WHAT THIS TASK INVOLVES — From the line containing "- Verify all Pro features work" down to the line containing "5. ✅ **Maintains" in the records below, reproduce every line exactly, ends included, and omit all others.
*** Opening of MATERIAL SHOWN ***
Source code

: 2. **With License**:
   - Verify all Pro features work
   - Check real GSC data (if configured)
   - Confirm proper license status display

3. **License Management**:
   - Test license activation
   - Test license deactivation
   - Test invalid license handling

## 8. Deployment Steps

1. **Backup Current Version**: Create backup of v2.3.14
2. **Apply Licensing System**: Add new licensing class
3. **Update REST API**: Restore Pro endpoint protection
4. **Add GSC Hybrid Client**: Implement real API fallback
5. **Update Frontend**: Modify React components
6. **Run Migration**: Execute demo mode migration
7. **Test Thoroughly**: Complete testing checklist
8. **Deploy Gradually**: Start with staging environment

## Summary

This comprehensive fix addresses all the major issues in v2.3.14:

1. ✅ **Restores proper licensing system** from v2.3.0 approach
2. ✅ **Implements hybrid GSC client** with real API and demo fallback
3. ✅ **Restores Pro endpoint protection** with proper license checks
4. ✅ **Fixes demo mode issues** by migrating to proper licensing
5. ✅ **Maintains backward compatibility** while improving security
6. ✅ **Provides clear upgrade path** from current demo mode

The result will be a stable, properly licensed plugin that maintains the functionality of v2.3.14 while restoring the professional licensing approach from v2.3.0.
*** Close of MATERIAL SHOWN ***
COMPLETED EXERCISE —
   - Verify all Pro features work
   - Check real GSC data (if configured)
   - Confirm proper license status display

3. **License Management**:
   - Test license activation
   - Test license deactivation
   - Test invalid license handling

## 8. Deployment Steps

1. **Backup Current Version**: Create backup of v2.3.14
2. **Apply Licensing System**: Add new licensing class
3. **Update REST API**: Restore Pro endpoint protection
4. **Add GSC Hybrid Client**: Implement real API fallback
5. **Update Frontend**: Modify React components
6. **Run Migration**: Execute demo mode migration
7. **Test Thoroughly**: Complete testing checklist
8. **Deploy Gradually**: Start with staging environment

## Summary

This comprehensive fix addresses all the major issues in v2.3.14:

1. ✅ **Restores proper licensing system** from v2.3.0 approach
2. ✅ **Implements hybrid GSC client** with real API and demo fallback
3. ✅ **Restores Pro endpoint protection** with proper license checks
4. ✅ **Fixes demo mode issues** by migrating to proper licensing
5. ✅ **Maintains backward compatibility** while improving security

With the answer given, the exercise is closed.